Excerpt:
Well, I see both sides in the give-and-take of the above several comments. Certainly the site does work; I have read enough comments of those who have bought books (as I have, only a couple, given the parlous state of my budget). On the other hand, the only way the Closed Circle authors have a chance of really getting some freedom from the traditional publishing establishment is to get LOTS of purchasers, many more than the followers of these blogs and the members of Shejidan.
So, while individual and quirky and expressing-the-authors’-personalities is fine, there has to be a balancing act. The total stranger to CC, who drops in because of a link on some blog or a convention flyer, needs to find it similar enough to the mass of sites with which she or he is already familiar in e-commerce, and easy enough to get around in, that she will stay, and buy a book.
It’s so easy on the net to just click on away to another site. And most people don’t want to read all the site history and authors’ pages — they just want to see what’s to buy, make a decision, and go on. Design decisions need to always have that as the top priority.

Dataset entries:
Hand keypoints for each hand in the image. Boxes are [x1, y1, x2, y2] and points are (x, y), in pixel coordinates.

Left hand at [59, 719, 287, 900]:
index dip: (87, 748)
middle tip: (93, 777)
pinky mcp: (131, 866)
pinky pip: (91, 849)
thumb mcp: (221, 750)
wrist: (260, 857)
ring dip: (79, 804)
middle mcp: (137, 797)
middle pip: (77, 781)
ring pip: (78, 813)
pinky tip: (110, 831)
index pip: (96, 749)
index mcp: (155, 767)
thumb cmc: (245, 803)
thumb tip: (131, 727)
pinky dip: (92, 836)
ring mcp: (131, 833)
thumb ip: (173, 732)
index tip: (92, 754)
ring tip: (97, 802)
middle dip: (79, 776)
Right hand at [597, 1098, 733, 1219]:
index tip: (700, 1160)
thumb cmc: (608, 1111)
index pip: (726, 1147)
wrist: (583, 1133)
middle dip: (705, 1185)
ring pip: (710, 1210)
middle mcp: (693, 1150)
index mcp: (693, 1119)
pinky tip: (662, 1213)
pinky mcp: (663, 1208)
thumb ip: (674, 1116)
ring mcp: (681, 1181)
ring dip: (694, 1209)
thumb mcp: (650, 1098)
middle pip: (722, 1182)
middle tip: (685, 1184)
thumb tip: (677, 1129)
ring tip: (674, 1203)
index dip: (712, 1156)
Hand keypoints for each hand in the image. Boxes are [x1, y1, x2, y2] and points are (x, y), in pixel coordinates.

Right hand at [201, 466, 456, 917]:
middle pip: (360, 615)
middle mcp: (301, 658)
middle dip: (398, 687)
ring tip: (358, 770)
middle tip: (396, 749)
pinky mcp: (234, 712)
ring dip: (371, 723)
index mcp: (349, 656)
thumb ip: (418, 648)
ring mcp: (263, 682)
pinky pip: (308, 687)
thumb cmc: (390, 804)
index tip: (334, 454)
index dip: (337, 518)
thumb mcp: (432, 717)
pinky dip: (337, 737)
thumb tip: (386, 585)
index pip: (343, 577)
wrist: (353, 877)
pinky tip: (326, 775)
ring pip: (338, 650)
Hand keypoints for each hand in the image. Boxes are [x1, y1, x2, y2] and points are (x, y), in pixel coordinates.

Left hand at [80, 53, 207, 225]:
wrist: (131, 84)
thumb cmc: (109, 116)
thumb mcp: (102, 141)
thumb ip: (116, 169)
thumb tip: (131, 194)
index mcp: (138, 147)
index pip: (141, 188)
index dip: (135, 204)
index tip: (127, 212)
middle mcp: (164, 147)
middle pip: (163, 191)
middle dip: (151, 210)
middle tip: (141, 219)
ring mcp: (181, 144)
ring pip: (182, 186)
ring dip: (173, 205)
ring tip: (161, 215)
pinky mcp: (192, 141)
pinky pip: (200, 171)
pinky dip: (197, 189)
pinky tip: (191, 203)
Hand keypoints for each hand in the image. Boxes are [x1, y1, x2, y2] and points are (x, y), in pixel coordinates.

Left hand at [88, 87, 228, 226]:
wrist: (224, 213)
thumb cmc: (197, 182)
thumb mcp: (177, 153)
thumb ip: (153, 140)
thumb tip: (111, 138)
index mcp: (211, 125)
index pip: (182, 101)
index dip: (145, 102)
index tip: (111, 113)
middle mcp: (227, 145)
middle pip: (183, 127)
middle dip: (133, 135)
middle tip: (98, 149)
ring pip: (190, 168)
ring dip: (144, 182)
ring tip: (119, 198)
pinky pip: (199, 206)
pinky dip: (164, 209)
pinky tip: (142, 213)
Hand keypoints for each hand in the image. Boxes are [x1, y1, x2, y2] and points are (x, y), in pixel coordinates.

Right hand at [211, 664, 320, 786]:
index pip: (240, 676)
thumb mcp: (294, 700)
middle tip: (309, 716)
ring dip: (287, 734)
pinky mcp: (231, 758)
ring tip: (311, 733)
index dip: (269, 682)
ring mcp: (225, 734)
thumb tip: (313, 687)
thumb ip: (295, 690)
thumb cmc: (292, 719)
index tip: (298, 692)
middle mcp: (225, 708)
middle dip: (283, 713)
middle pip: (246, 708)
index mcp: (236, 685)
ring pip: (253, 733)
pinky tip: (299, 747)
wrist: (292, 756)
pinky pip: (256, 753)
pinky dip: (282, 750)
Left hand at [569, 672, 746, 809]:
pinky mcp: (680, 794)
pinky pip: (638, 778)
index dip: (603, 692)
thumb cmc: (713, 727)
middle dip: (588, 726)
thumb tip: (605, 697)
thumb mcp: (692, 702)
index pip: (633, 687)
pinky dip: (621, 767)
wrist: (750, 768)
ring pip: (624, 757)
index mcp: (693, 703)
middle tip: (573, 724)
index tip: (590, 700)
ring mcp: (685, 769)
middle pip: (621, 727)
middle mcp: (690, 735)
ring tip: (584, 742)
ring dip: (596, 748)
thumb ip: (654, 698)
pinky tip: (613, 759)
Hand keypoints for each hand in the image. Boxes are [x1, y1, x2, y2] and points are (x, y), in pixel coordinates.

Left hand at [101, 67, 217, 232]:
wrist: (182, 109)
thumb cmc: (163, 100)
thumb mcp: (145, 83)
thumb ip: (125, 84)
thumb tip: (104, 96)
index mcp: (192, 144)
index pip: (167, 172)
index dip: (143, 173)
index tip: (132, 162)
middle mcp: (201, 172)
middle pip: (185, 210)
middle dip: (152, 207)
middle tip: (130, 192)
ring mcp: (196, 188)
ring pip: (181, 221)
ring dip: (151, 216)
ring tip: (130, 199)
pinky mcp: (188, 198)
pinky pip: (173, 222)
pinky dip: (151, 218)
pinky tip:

Problems to work on:
**a.** Rewrite the paragraph of the comment on the Closed Circle site that begins "So, while individual and quirky" as a shorter version that keeps its main points.
**b.** Duplicate the part of the comment on the Closed Circle site starting at "So, while individual" and ending at "the top priority.".

Responses:
**a.** Individuality in the site is fine, but it must be balanced. A newcomer arriving from a blog link or a convention flyer should find the site familiar enough, compared with other e-commerce sites, and easy enough to navigate that they stay and buy a book.

**b.**
So, while individual and quirky and expressing-the-authors’-personalities is fine, there has to be a balancing act. The total stranger to CC, who drops in because of a link on some blog or a convention flyer, needs to find it similar enough to the mass of sites with which she or he is already familiar in e-commerce, and easy enough to get around in, that she will stay, and buy a book.
It’s so easy on the net to just click on away to another site. And most people don’t want to read all the site history and authors’ pages — they just want to see what’s to buy, make a decision, and go on. Design decisions need to always have that as the top priority.